I’m not entirely sure how a guy can strike out the side on just 10 pitches in a save situation one night, looking absolutely locked-in and unhittable in the process, and then walk two, allow two hits and surrender a walk-off grand slam in a save situation the very next night.

Henry Rodriguez entered both games with a one-run lead in the ninth inning. He was facing the same team. He was pitching in the same ballpark. He just delivered two vastly different performances, and showed again that anything can happen when he takes the mound.

At this point in his career, Rodriguez is an enigma. He can be so utterly dominating at times, with his 100 mph fastball, filthy changeup and knee-buckling curveball making professional hitters look like Little Leaguers. He can pound the mitt, paint the corners and leave us all thinking he’s on his way to stardom.

Yet, other times, Rodriguez has nothing. He appears to let the moment get to him, loses complete control and has no idea where his pitches are going to end up.

It was that Henry Rodriguez that we saw again yesterday, when he blew his third save of the season and second in four attempts in a 9-6 loss to the Reds.

In my eyes, the problem yesterday wasn’t as much the grand slam that Rodriguez gave up to Joey Votto, who mashed three homers in the game. Rodriguez’s problem was that Votto should have never gotten to the plate in the ninth inning.

Rodriguez was facing the bottom third of the Reds order to start the frame, and even after allowing a leadoff single, still had a chance to shut the door when he faced center fielder Drew Stubbs, who is hitting .240 this season.

The Nationals righty promptly walked Stubbs on five pitches. He then had a shot to close things out against left fielder Chris Heisey, who is batting .200 on the year. Rodriguez got up on Heisey 0-2 only to throw four straight pitches out of the zone, loading the bases for Votto.

If you’re on the mound in that situation, you cannot let Votto - the National League MVP two seasons ago - step into the batter’s box. You just can’t. Give Heisey a belt-high fastball if you have to, just don’t bring up the guy who’s averaged 108 RBIs the last two seasons.

But Rodriguez couldn’t find the strike zone in time, and then Votto found a grassy patch over the center field fence.

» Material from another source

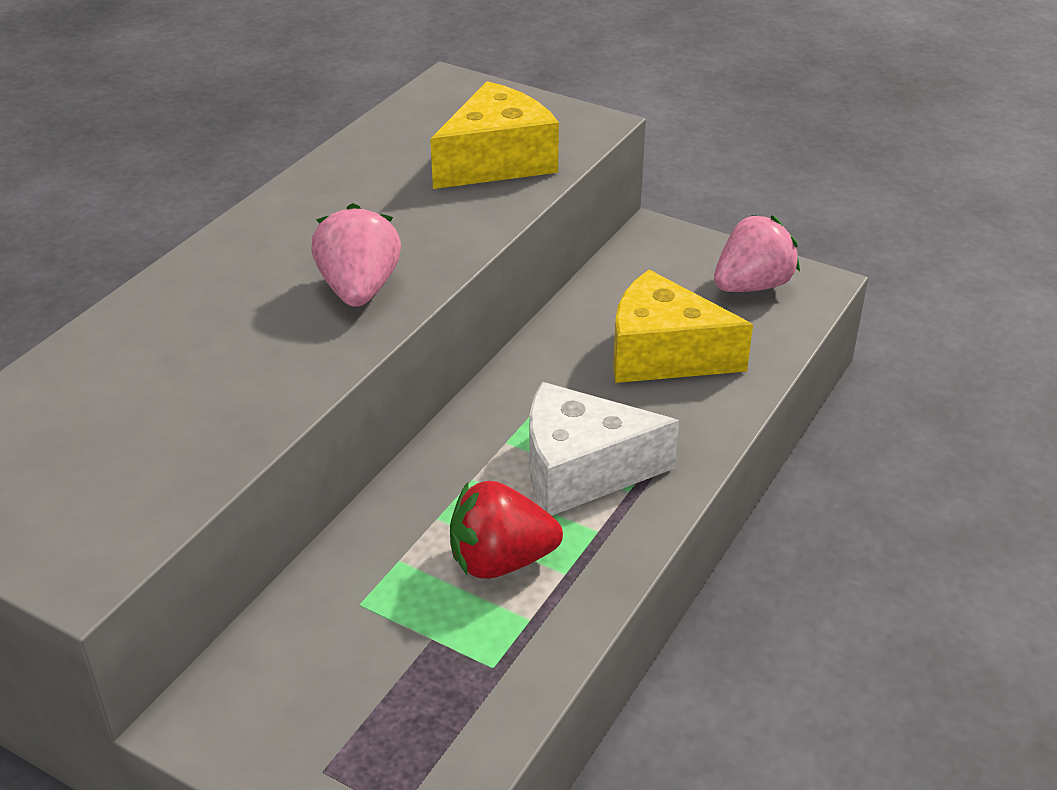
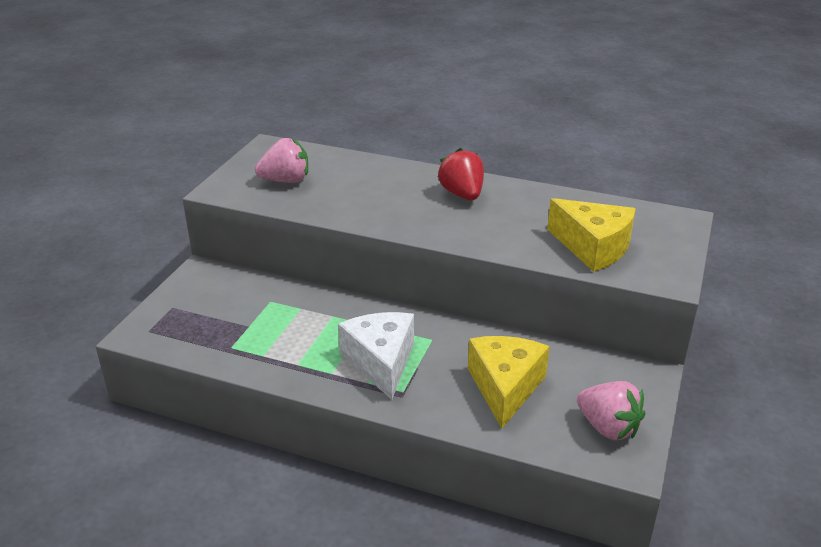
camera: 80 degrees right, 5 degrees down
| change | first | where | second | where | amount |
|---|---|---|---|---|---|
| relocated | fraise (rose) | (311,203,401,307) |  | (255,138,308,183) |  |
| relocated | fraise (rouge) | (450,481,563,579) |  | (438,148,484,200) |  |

Manager Davey Johnson told reporters he’s going to stick with Rodriguez as his closer for now, instead of turning to Tyler Clippard, Sean Burnett or Craig Stammen. With Drew Storen and Brad Lidge sidelined because of injuries, Rodriguez will continue to get the call in save situations.

But the flame-throwing righty needs to find some way to perform at a more consistent level. The quality of Rodriquez’s stuff cannot be questioned, but this Dr. Jekyll/Mr. Hyde thing is starting to become a bit of an issue.